__Given problem__
Render the lines as a Markdown table with the columns Row and Text, starting at the line containing "Page size: 1500x1125." and ending with the last line. Number each row and skip blank lines.

__Dataset extract__
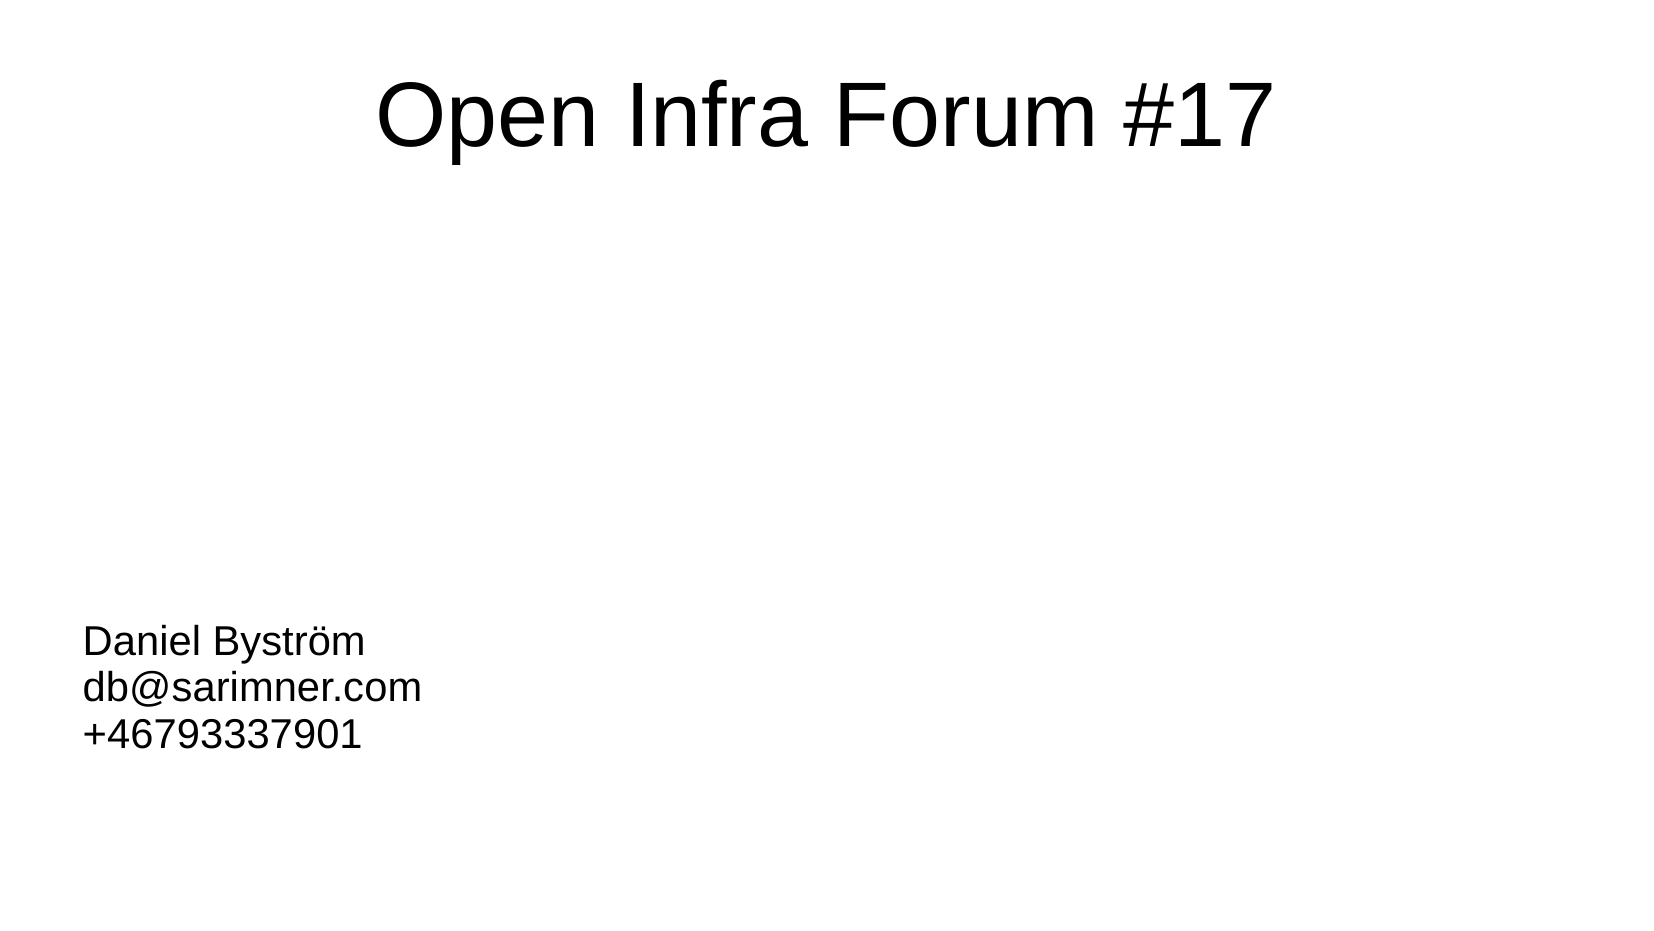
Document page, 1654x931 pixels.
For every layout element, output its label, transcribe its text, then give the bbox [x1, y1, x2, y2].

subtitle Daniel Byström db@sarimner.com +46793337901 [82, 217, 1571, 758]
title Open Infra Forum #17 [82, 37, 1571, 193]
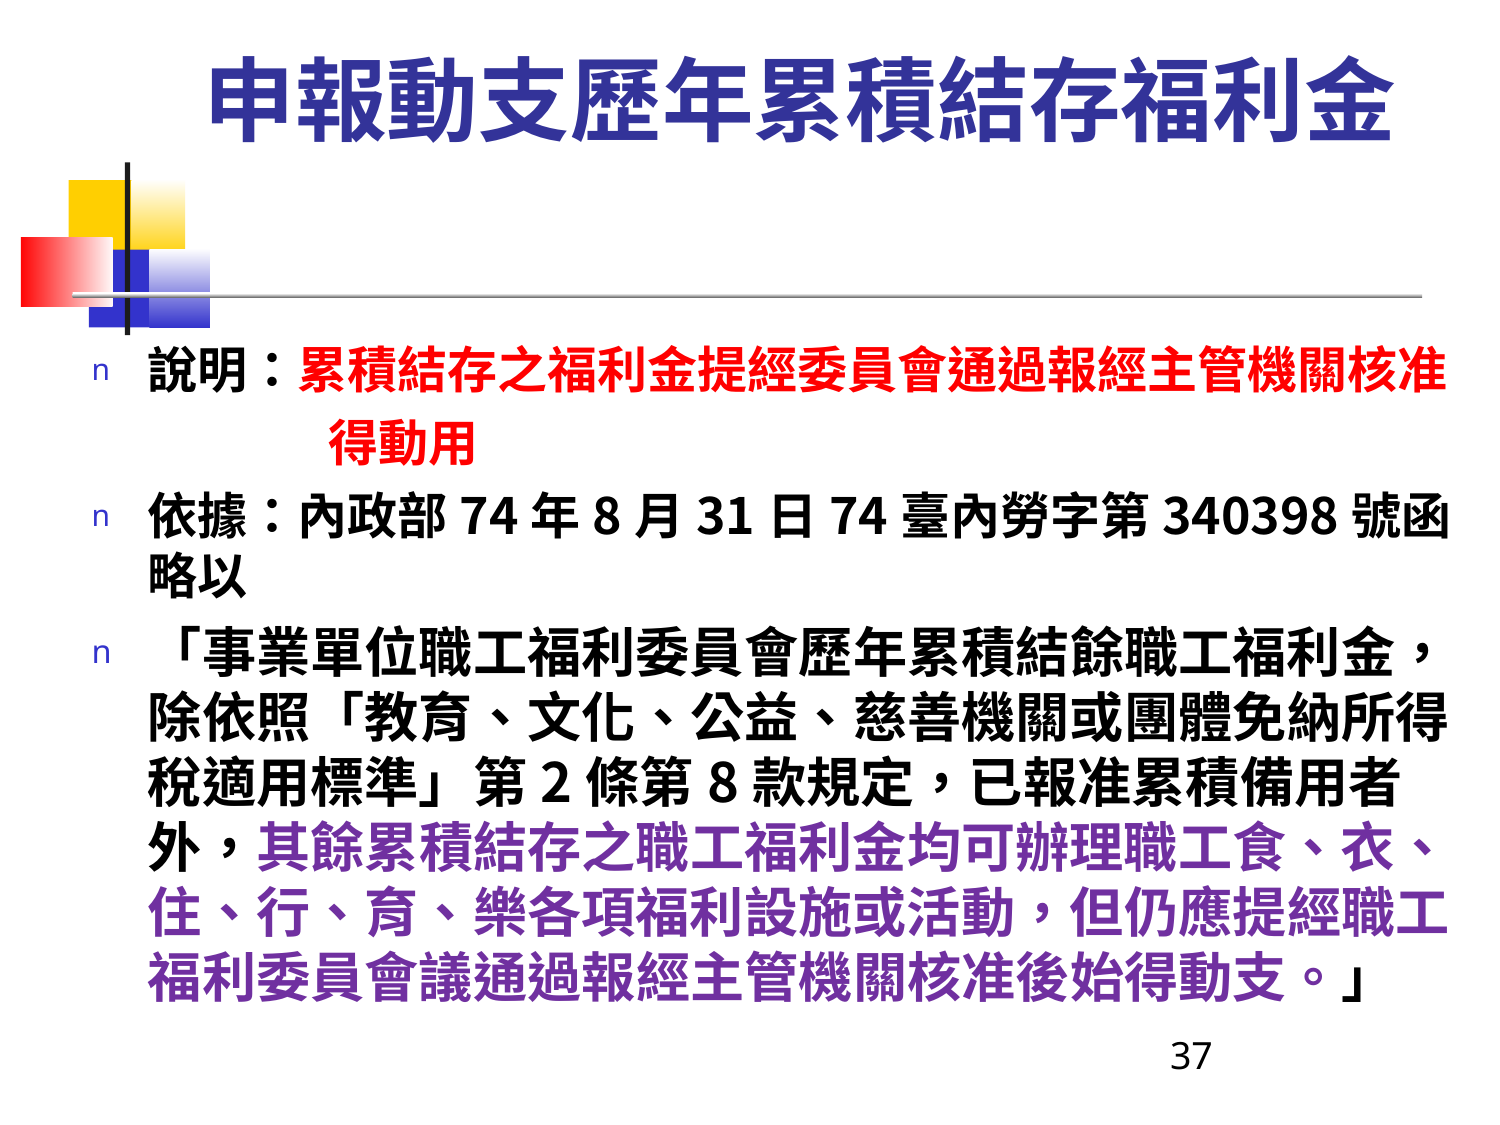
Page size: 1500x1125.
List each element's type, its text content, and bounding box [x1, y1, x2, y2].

__The output__
| Row | Text |
|---|---|
| 1 | Page size: 1500x1125. |
| 2 | List each element's type, its text content, and bounding box [x1, y1, x2, y2]. |